Moreover, Brightloom provides various reporting and analytical tools to see what impact campaigns are having on a brand’s bottom line.

“When a brand connects their transaction and product data source with the Brightloom CGP, a few things happen immediately,” Brotman said. “Each time the brand refreshes that data, Brightloom ingests the update and transforms it into a standardized dataset. Once the data has been canonicalized, it is fed through proprietary models that, in addition to generating personalized product recommendations and promotions, produce two different analytical data products.”

These products include “actionable intelligence reports” that provide visualizations and insights into customer behavior and the impact on business results. This also includes recommended strategies to “move groups of customers into a new activity tier,” as Brotman puts it.

Then there are marketing campaign results, which may show correlations between campaign tests and revenue growth, transaction frequency, and average order value between different control groups.

Above: Brightloom: Results

Brightloom had previously raised $30.5 million. With its latest investment — from backers including Valor Siren Ventures and Tao Capital Partners — the company said it plans to accelerate its R&D and grow what is effectively a “data science-as-a-service” platform. The company has already secured clients such as Evergreens, Jamba, and Kickee.
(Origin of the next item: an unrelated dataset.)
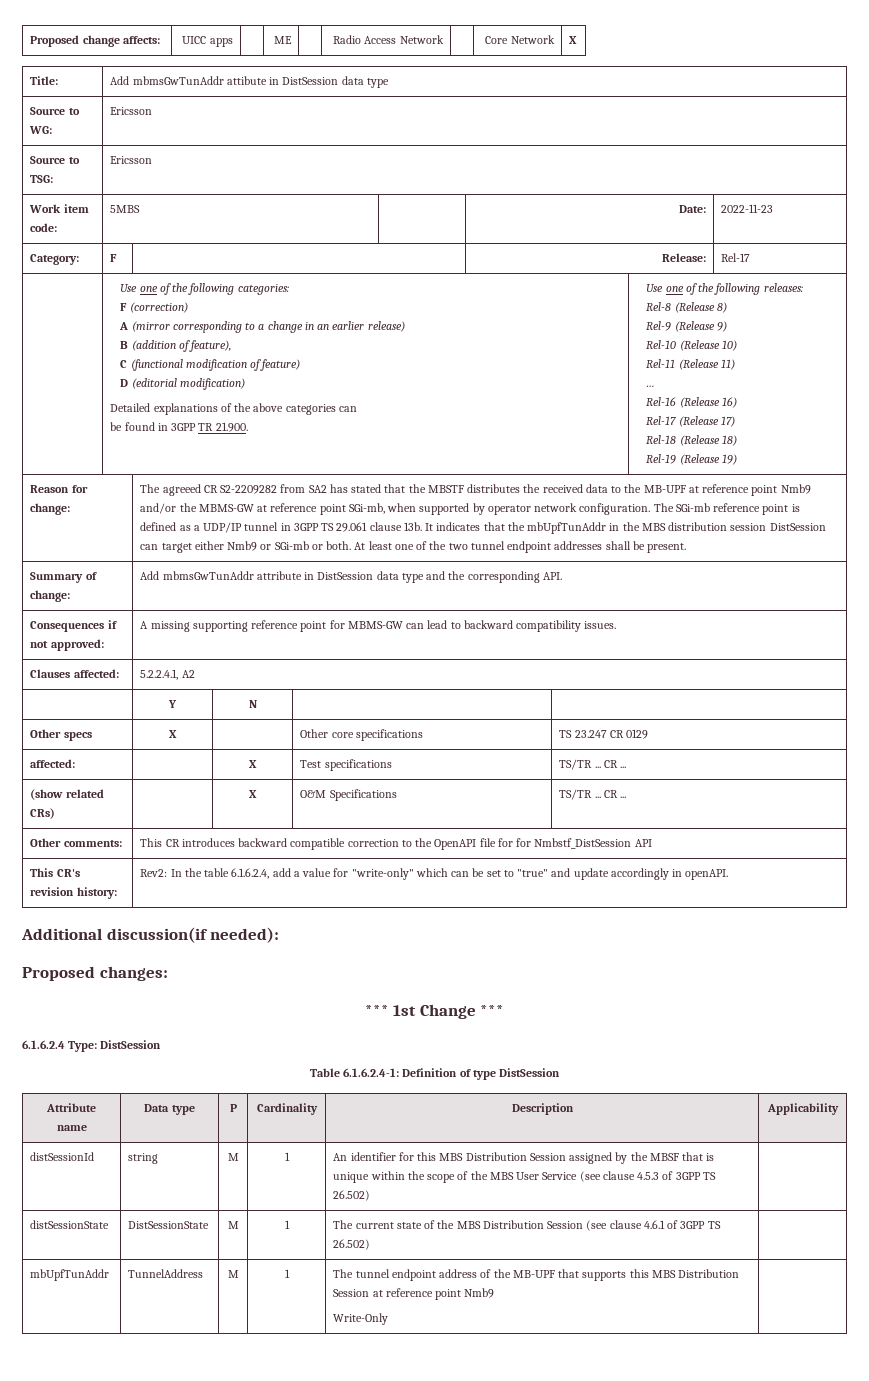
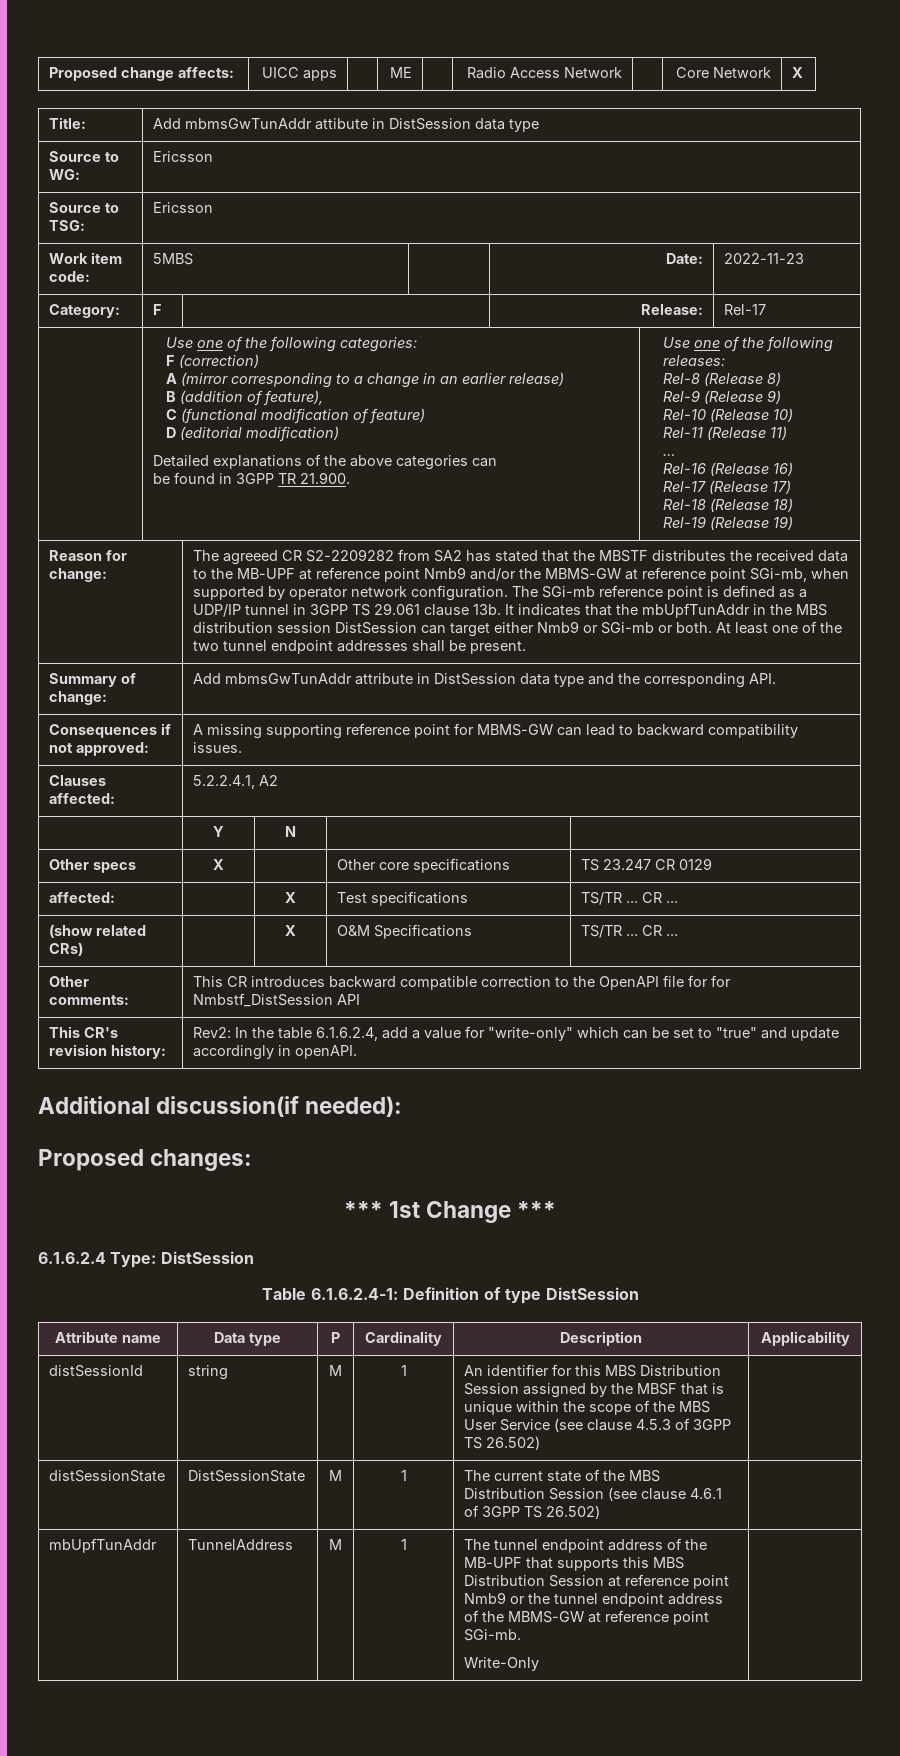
(495, 1293) none -> [510,1593,724,1607] [464,1610,710,1625] [464,1629,522,1641] or the tunnel endpoint address of the MBMS-GW at reference point SGi-mb.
The kind of technology Brightloom is pitching effectively replaces data scientists and analysts, which may allow smaller companies to compete on a more level playing ground.

“We see growing demand from brands that can’t afford and/or don’t have the internal resources to manage a complex, long data project,” Brotman said. “Our customers value that the CGP is simple, fast, and effective — they can get up and running with personalized marketing in weeks, not months.”